TASK STATEMENT => Turn every line of the records below into a JSON list of strings, one string per line. Skip blank lines and leave the pictures out.

TASK DATA =>
####
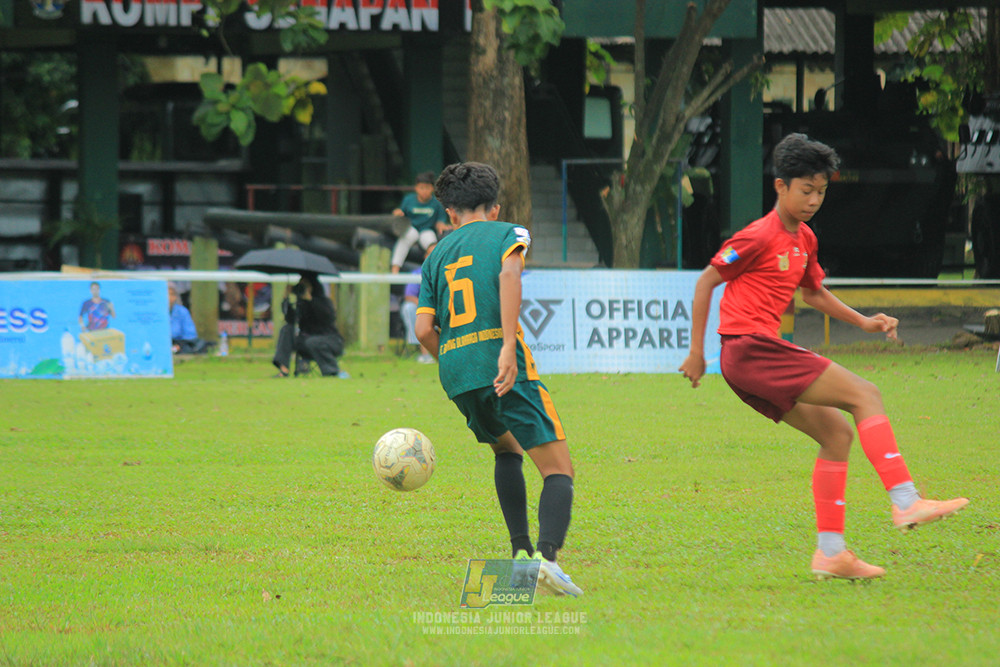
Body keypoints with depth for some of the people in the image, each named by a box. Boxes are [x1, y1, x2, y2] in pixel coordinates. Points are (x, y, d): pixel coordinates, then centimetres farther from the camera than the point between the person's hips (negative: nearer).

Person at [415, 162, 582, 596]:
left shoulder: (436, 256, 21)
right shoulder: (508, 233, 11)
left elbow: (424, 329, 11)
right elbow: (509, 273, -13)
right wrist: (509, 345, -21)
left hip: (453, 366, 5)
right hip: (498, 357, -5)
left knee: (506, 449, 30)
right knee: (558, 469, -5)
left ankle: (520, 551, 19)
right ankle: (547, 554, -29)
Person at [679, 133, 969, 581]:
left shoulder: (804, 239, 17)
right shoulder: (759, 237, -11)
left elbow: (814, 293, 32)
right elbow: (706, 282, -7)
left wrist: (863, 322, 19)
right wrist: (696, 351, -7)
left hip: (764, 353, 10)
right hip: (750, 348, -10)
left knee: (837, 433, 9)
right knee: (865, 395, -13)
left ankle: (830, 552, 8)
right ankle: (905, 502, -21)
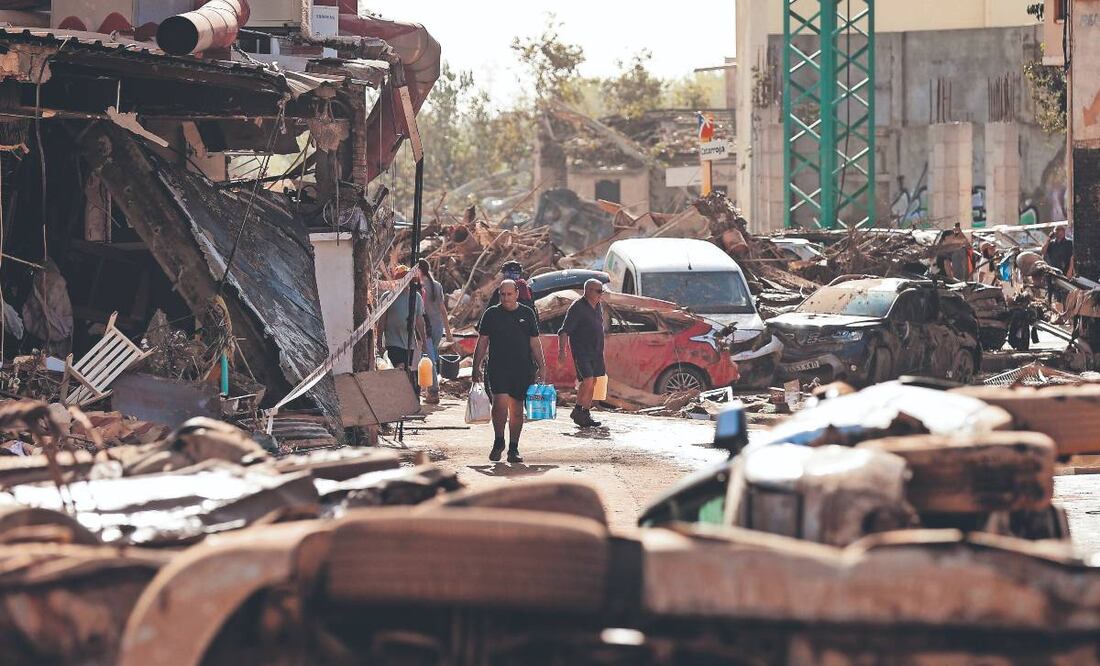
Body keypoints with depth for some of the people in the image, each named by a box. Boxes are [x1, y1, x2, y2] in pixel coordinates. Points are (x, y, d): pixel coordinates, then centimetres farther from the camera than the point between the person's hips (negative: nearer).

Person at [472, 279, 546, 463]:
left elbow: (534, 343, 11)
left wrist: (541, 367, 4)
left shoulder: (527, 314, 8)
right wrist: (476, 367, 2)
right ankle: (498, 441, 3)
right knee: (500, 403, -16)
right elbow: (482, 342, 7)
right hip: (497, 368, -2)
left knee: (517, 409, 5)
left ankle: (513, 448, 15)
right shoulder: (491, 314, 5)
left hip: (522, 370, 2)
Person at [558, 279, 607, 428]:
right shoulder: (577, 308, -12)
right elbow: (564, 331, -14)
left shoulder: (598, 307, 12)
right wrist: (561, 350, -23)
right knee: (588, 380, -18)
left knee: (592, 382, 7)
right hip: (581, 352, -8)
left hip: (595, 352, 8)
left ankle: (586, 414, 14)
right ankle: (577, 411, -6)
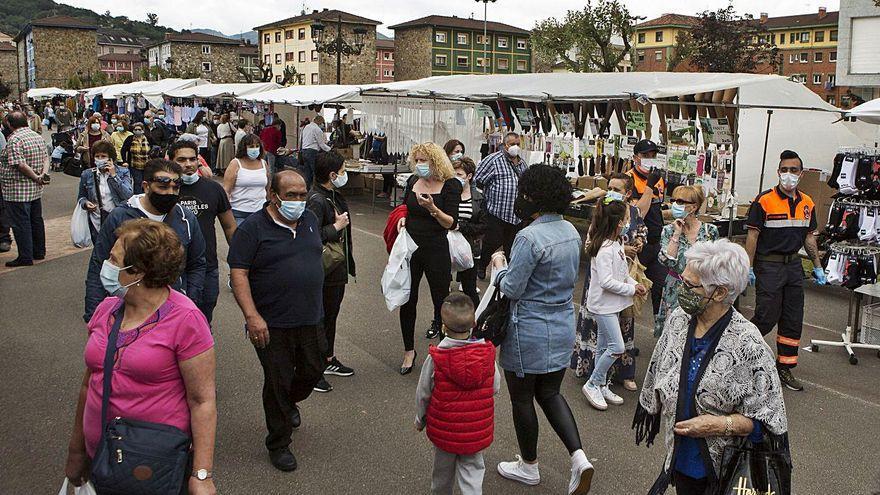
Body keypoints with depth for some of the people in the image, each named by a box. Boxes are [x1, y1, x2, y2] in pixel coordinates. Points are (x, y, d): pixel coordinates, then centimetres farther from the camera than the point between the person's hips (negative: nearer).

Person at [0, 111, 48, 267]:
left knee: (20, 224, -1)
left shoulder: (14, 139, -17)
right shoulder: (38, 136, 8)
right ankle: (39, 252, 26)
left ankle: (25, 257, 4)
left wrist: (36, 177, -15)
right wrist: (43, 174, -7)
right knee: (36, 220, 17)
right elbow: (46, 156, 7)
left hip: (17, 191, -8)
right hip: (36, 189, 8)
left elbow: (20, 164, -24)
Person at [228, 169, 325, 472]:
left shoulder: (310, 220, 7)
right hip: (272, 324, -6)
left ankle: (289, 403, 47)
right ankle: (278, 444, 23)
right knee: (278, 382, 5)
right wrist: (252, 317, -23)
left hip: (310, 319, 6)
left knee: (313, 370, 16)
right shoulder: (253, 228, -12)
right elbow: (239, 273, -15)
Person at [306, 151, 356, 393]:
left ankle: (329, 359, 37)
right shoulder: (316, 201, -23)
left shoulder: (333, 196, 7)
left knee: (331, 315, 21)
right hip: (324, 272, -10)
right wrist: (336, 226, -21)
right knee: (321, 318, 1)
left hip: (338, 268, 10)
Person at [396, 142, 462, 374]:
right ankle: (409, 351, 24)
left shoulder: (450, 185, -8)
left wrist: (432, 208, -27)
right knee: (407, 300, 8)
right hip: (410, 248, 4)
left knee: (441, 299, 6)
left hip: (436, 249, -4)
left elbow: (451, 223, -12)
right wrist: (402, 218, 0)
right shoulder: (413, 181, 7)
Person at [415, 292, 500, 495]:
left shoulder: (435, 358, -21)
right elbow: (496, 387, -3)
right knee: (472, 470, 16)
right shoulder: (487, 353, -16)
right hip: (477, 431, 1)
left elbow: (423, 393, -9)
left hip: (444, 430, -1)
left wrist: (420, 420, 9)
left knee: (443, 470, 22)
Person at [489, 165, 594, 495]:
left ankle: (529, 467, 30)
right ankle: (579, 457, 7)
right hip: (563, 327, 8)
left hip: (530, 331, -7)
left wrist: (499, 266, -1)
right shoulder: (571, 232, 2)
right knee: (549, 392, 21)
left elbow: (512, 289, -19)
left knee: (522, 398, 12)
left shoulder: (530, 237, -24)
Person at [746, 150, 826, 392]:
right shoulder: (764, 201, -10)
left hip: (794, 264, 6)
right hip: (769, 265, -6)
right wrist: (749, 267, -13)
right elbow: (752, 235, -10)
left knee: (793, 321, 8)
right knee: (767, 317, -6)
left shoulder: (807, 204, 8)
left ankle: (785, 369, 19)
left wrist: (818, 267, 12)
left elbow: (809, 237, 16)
####
TASK ANSWER =>
[
  "Body keypoints with depth for some of the people in the image, each named by a box. Boxes are [x1, y1, x2, y2] in pixel coordinates. Points are (x, y, d): pixel coordinates, then centimetres farther from the camera than the point between the person's hips (negative: nearer).",
  "Person at [415, 162, 582, 596]:",
  "left shoulder: (436, 256, 21)",
  "right shoulder: (508, 233, 11)",
  "left elbow: (424, 329, 11)",
  "right elbow: (509, 273, -13)",
  "right wrist: (509, 345, -21)",
  "left hip: (453, 366, 5)",
  "right hip: (498, 357, -5)",
  "left knee: (506, 449, 30)",
  "right knee: (558, 469, -5)",
  "left ankle: (520, 551, 19)",
  "right ankle: (547, 554, -29)",
  "Person at [679, 133, 969, 581]:",
  "left shoulder: (804, 239, 17)",
  "right shoulder: (759, 237, -11)",
  "left elbow: (814, 293, 32)",
  "right elbow: (706, 282, -7)",
  "left wrist: (863, 322, 19)",
  "right wrist: (696, 351, -7)",
  "left hip: (764, 353, 10)",
  "right hip: (750, 348, -10)",
  "left knee: (837, 433, 9)",
  "right knee: (865, 395, -13)",
  "left ankle: (830, 552, 8)",
  "right ankle: (905, 502, -21)",
  "Body keypoints with depth for some of the people in the image, each named by a box. Boxes are [x1, y1, x2, y2] in pixel coordinates. Points are (x, y, d): pixel coordinates, then centimetres farther from the camera than the point between the person's hips (negative: nearer).",
  "Person at [472, 279, 546, 463]:",
  "left elbow: (534, 343, 11)",
  "left wrist: (541, 367, 4)",
  "left shoulder: (527, 314, 8)",
  "right wrist: (476, 367, 2)",
  "right ankle: (498, 441, 3)",
  "right knee: (500, 403, -16)",
  "right elbow: (482, 342, 7)",
  "right hip: (497, 368, -2)",
  "left knee: (517, 409, 5)",
  "left ankle: (513, 448, 15)",
  "right shoulder: (491, 314, 5)",
  "left hip: (522, 370, 2)",
  "Person at [558, 279, 607, 428]:",
  "right shoulder: (577, 308, -12)",
  "right elbow: (564, 331, -14)",
  "left shoulder: (598, 307, 12)",
  "right wrist: (561, 350, -23)",
  "right knee: (588, 380, -18)",
  "left knee: (592, 382, 7)",
  "right hip: (581, 352, -8)",
  "left hip: (595, 352, 8)",
  "left ankle: (586, 414, 14)",
  "right ankle: (577, 411, -6)",
  "Body keypoints with depth for some of the people in the image, each named by a box. Boxes are [x1, y1, x2, y2] in pixel coordinates. Points are (x, y, d): pixel coordinates, then centimetres farther from the camera than the point between the person's hips (negative: nearer).",
  "Person at [0, 111, 48, 267]:",
  "left knee: (20, 224, -1)",
  "left shoulder: (14, 139, -17)",
  "right shoulder: (38, 136, 8)",
  "right ankle: (39, 252, 26)",
  "left ankle: (25, 257, 4)",
  "left wrist: (36, 177, -15)",
  "right wrist: (43, 174, -7)",
  "right knee: (36, 220, 17)",
  "right elbow: (46, 156, 7)",
  "left hip: (17, 191, -8)",
  "right hip: (36, 189, 8)",
  "left elbow: (20, 164, -24)",
  "Person at [228, 169, 325, 472]:",
  "left shoulder: (310, 220, 7)",
  "right hip: (272, 324, -6)",
  "left ankle: (289, 403, 47)",
  "right ankle: (278, 444, 23)",
  "right knee: (278, 382, 5)",
  "right wrist: (252, 317, -23)",
  "left hip: (310, 319, 6)",
  "left knee: (313, 370, 16)",
  "right shoulder: (253, 228, -12)",
  "right elbow: (239, 273, -15)",
  "Person at [306, 151, 356, 393]:",
  "left ankle: (329, 359, 37)",
  "right shoulder: (316, 201, -23)",
  "left shoulder: (333, 196, 7)",
  "left knee: (331, 315, 21)",
  "right hip: (324, 272, -10)",
  "right wrist: (336, 226, -21)",
  "right knee: (321, 318, 1)",
  "left hip: (338, 268, 10)",
  "Person at [396, 142, 462, 374]:",
  "right ankle: (409, 351, 24)",
  "left shoulder: (450, 185, -8)",
  "left wrist: (432, 208, -27)",
  "right knee: (407, 300, 8)",
  "right hip: (410, 248, 4)",
  "left knee: (441, 299, 6)",
  "left hip: (436, 249, -4)",
  "left elbow: (451, 223, -12)",
  "right wrist: (402, 218, 0)",
  "right shoulder: (413, 181, 7)",
  "Person at [415, 292, 500, 495]:",
  "left shoulder: (435, 358, -21)",
  "right elbow: (496, 387, -3)",
  "right knee: (472, 470, 16)",
  "right shoulder: (487, 353, -16)",
  "right hip: (477, 431, 1)",
  "left elbow: (423, 393, -9)",
  "left hip: (444, 430, -1)",
  "left wrist: (420, 420, 9)",
  "left knee: (443, 470, 22)",
  "Person at [489, 165, 594, 495]:",
  "left ankle: (529, 467, 30)",
  "right ankle: (579, 457, 7)",
  "right hip: (563, 327, 8)",
  "left hip: (530, 331, -7)",
  "left wrist: (499, 266, -1)",
  "right shoulder: (571, 232, 2)",
  "right knee: (549, 392, 21)",
  "left elbow: (512, 289, -19)",
  "left knee: (522, 398, 12)",
  "left shoulder: (530, 237, -24)",
  "Person at [746, 150, 826, 392]:",
  "right shoulder: (764, 201, -10)",
  "left hip: (794, 264, 6)",
  "right hip: (769, 265, -6)",
  "right wrist: (749, 267, -13)",
  "right elbow: (752, 235, -10)",
  "left knee: (793, 321, 8)",
  "right knee: (767, 317, -6)",
  "left shoulder: (807, 204, 8)",
  "left ankle: (785, 369, 19)",
  "left wrist: (818, 267, 12)",
  "left elbow: (809, 237, 16)"
]